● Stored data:
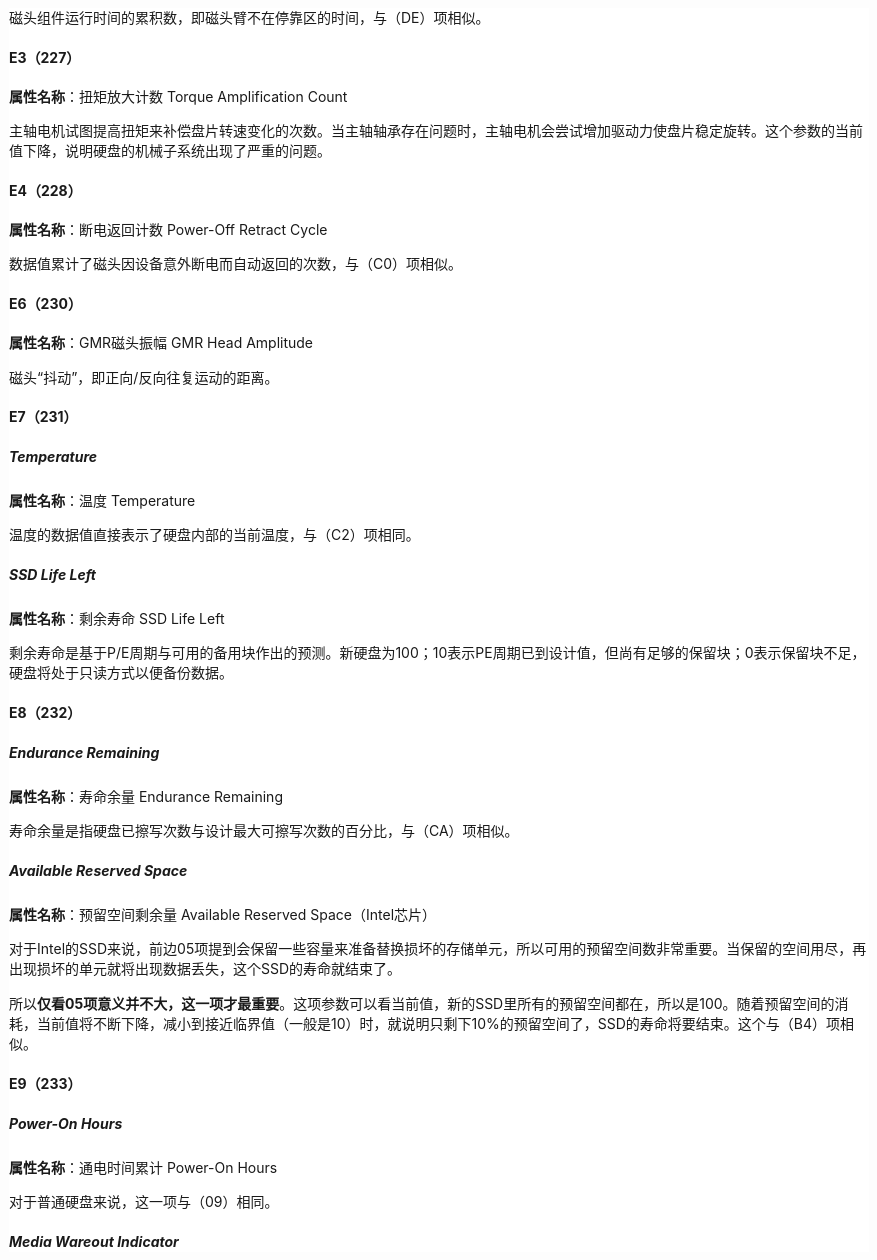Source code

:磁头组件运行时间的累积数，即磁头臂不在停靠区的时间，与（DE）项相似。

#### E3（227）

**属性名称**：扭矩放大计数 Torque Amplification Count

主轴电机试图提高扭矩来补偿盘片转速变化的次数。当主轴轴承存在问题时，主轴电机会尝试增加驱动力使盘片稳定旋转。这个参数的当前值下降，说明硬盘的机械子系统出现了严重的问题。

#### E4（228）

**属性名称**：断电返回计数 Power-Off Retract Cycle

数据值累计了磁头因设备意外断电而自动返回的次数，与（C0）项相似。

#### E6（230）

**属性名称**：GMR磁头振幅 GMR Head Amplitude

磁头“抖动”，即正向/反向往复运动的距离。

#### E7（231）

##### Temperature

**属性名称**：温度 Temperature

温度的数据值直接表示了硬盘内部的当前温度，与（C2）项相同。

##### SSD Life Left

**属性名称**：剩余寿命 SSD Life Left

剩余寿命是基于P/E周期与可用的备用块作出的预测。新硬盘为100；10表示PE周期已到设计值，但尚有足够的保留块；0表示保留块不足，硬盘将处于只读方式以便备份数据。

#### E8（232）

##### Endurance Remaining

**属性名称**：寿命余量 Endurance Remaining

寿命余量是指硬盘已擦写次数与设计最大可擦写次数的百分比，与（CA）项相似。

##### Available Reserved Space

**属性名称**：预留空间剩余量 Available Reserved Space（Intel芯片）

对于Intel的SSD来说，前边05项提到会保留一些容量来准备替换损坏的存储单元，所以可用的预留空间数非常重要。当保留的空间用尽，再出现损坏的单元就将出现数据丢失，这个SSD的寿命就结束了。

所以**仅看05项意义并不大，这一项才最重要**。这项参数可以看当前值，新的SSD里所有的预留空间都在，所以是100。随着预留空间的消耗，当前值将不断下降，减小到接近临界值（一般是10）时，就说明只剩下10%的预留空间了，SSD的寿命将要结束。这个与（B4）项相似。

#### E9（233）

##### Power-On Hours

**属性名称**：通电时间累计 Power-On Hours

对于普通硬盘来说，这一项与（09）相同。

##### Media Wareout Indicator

==

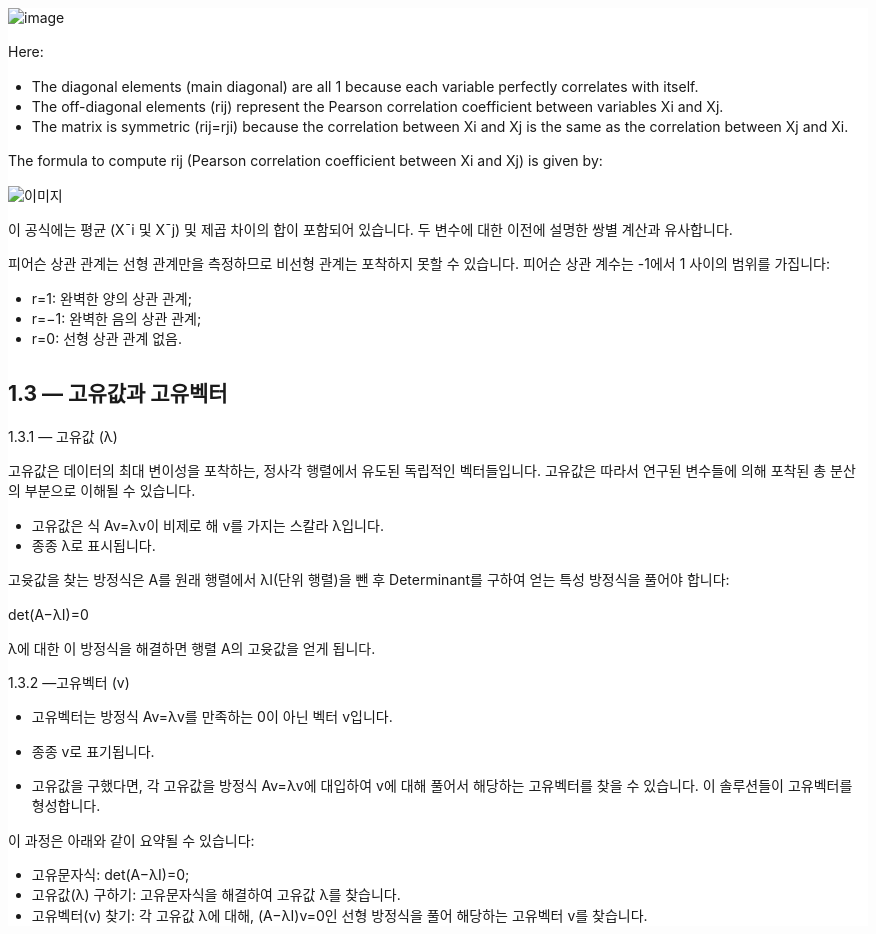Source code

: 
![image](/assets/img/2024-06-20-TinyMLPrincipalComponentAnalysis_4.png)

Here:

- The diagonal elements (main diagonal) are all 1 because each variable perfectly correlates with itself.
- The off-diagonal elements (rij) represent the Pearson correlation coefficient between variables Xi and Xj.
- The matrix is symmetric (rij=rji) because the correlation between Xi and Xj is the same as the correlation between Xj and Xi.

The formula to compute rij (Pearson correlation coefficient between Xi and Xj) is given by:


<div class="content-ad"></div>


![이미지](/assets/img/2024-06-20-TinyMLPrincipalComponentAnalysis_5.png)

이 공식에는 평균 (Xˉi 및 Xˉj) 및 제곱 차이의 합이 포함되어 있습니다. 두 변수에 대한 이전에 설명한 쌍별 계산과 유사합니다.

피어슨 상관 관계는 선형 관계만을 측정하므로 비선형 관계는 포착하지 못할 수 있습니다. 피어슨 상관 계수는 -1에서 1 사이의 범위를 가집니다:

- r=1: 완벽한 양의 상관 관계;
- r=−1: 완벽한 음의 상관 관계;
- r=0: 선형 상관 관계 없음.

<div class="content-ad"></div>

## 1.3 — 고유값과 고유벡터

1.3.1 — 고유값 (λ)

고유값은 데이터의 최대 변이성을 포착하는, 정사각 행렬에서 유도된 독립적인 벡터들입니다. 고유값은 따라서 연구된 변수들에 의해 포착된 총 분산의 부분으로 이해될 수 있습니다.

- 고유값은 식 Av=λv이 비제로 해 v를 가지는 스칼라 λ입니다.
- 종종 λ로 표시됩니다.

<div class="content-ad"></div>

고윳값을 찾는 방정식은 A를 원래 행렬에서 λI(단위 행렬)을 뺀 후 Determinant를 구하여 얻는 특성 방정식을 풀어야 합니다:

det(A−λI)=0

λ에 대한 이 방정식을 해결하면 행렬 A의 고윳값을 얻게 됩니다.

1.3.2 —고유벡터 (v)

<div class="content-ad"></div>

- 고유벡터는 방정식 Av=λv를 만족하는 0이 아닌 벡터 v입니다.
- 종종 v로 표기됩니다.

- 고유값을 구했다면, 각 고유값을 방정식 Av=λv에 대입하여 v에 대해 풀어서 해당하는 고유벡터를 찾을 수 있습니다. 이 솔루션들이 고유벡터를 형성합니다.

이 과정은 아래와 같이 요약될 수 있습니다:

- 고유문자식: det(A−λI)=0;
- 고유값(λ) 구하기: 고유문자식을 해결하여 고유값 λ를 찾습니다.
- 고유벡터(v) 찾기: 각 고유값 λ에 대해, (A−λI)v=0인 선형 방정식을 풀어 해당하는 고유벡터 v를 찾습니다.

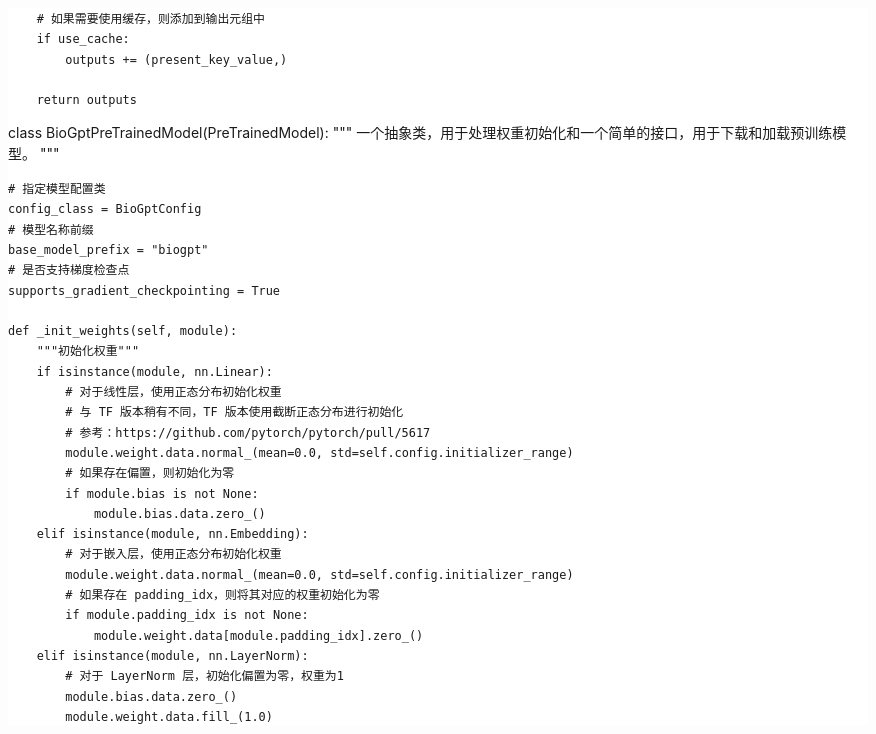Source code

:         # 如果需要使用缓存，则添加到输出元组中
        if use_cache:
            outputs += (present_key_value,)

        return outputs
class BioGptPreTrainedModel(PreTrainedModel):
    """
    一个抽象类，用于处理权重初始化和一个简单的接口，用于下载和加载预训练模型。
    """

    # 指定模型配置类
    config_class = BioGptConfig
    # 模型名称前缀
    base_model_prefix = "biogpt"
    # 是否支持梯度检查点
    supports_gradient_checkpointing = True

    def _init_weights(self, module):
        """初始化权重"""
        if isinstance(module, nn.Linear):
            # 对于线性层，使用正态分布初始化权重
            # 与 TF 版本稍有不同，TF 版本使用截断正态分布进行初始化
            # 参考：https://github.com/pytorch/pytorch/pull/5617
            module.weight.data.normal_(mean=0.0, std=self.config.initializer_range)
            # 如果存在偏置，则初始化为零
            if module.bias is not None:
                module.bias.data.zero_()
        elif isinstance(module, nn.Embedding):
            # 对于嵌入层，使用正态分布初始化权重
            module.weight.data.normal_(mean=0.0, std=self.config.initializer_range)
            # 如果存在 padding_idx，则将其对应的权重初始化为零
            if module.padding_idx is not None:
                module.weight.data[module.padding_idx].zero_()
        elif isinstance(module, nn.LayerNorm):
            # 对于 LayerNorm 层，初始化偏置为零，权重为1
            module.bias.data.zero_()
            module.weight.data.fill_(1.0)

● Brief: Reproduce verbatim the stretch of lines from the line containing "温度的数据值直接表示了硬盘内部的当前温度，与（C2）项相同。" through the line containing "##### Media Wareout Indicator", including both of those lines.

● The completed task:
温度的数据值直接表示了硬盘内部的当前温度，与（C2）项相同。

##### SSD Life Left

**属性名称**：剩余寿命 SSD Life Left

剩余寿命是基于P/E周期与可用的备用块作出的预测。新硬盘为100；10表示PE周期已到设计值，但尚有足够的保留块；0表示保留块不足，硬盘将处于只读方式以便备份数据。

#### E8（232）

##### Endurance Remaining

**属性名称**：寿命余量 Endurance Remaining

寿命余量是指硬盘已擦写次数与设计最大可擦写次数的百分比，与（CA）项相似。

##### Available Reserved Space

**属性名称**：预留空间剩余量 Available Reserved Space（Intel芯片）

对于Intel的SSD来说，前边05项提到会保留一些容量来准备替换损坏的存储单元，所以可用的预留空间数非常重要。当保留的空间用尽，再出现损坏的单元就将出现数据丢失，这个SSD的寿命就结束了。

所以**仅看05项意义并不大，这一项才最重要**。这项参数可以看当前值，新的SSD里所有的预留空间都在，所以是100。随着预留空间的消耗，当前值将不断下降，减小到接近临界值（一般是10）时，就说明只剩下10%的预留空间了，SSD的寿命将要结束。这个与（B4）项相似。

#### E9（233）

##### Power-On Hours

**属性名称**：通电时间累计 Power-On Hours

对于普通硬盘来说，这一项与（09）相同。

##### Media Wareout Indicator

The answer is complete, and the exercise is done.